→ Document extract
[Start of section]

Biologic shows high levels of clearance for psoriasis in phase 3 trial

By John Murphy, MDLinx
Published March 9, 2016

Key Takeaways

The drug ixekizumab cleared plaque psoriasis in the majority of patients after 60 weeks of treatment, according to late-breaking research presented at the 2016 American Academy of Dermatology meeting on March 5, 2016, in Washington, DC.

“Izekizumab treatment led to high clinical response rates and sustained efficacy in most patients,” said dermatologist Andrew Blauvelt, MD, MBA, of the Oregon Medical Research Center, in Portland, OR. “Over 50% of ixekizumab-treated patients achieved complete resolution of psoriatic plaques at week 60. The safety profile for ixekizumab looked like that which was observed throughout the 12-week induction period.”

Dr. Blauvelt presented results from UNCOVER-3, a phase 3 clinical trial that evaluated the 60-week efficacy and safety of ixekizumab injection (a biologic, interleukin 17A inhibitor with high binding affinity) in patients with moderate-to-severe plaque psoriasis. Ixekizumab inhibits the release of pro-inflammatory cytokines and chemokines.

For this trial, patients with psoriasis were randomized into one of four groups: an induction period to placebo; etanercept 50 mg twice weekly; ixekizumab 80 mg every 4 weeks; or ixekizumab 80 mg every 2 weeks. After 12 weeks, all patients entered into open-label treatment with ixekizumab every 4 weeks.

Researchers assessed disease severity using the Psoriasis Area Severity Index (PASI) and static Physician Global Assessment (sPGA). At week 60, the PASI 100 response rate was 57%, PASI 90 was 78%, and PASI 75 was 87%. On sPGA 0/1 assessment, nearly 4 out of 5 patients (79%) had complete clearance or mild severity.

In addition, the long-term safety and tolerability profile mirrored that of the induction period, in which serious adverse events occurred in less than 2% of subjects in each group.

The researchers concluded that ixekizumab therapy over 60 weeks was highly efficacious and well tolerated in treating plaque psoriasis.

[End of section]

Saved entries
[Start of section]

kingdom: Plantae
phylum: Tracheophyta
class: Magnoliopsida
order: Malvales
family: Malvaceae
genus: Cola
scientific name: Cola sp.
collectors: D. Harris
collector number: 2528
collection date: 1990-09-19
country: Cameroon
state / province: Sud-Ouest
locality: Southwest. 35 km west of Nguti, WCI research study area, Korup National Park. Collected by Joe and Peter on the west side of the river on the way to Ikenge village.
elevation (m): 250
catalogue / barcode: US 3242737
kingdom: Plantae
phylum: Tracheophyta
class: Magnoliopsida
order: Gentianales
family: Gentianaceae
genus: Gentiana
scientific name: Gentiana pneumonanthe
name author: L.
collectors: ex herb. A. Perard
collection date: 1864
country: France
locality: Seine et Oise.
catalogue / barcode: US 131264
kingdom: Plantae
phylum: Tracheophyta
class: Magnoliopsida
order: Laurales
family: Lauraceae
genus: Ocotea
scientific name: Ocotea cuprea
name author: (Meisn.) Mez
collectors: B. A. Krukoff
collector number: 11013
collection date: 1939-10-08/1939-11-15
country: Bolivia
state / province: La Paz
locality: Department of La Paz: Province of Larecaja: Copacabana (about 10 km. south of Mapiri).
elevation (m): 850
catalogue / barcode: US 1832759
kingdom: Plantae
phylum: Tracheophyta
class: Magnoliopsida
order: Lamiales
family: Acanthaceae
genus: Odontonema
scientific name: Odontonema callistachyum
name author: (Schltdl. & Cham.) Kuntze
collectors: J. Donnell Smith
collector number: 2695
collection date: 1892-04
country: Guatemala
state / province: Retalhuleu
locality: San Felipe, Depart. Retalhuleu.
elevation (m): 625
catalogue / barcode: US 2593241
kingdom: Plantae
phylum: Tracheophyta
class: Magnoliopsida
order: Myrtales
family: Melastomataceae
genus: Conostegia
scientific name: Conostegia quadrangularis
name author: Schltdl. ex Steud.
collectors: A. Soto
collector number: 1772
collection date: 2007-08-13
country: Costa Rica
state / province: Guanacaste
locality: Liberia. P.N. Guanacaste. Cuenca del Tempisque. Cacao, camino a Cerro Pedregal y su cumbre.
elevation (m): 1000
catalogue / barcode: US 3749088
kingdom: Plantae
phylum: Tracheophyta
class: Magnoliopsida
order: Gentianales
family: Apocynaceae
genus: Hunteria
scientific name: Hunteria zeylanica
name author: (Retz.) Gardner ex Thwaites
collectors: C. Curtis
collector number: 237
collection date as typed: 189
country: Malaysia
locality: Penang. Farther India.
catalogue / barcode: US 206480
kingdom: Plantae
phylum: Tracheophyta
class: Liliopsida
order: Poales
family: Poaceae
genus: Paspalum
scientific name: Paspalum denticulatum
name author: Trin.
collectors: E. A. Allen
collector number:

[End of section]

Print the part of the psoriasis trial article above from "Researchers assessed disease" up to and including "in each group.", word for word.

Researchers assessed disease severity using the Psoriasis Area Severity Index (PASI) and static Physician Global Assessment (sPGA). At week 60, the PASI 100 response rate was 57%, PASI 90 was 78%, and PASI 75 was 87%. On sPGA 0/1 assessment, nearly 4 out of 5 patients (79%) had complete clearance or mild severity.

In addition, the long-term safety and tolerability profile mirrored that of the induction period, in which serious adverse events occurred in less than 2% of subjects in each group.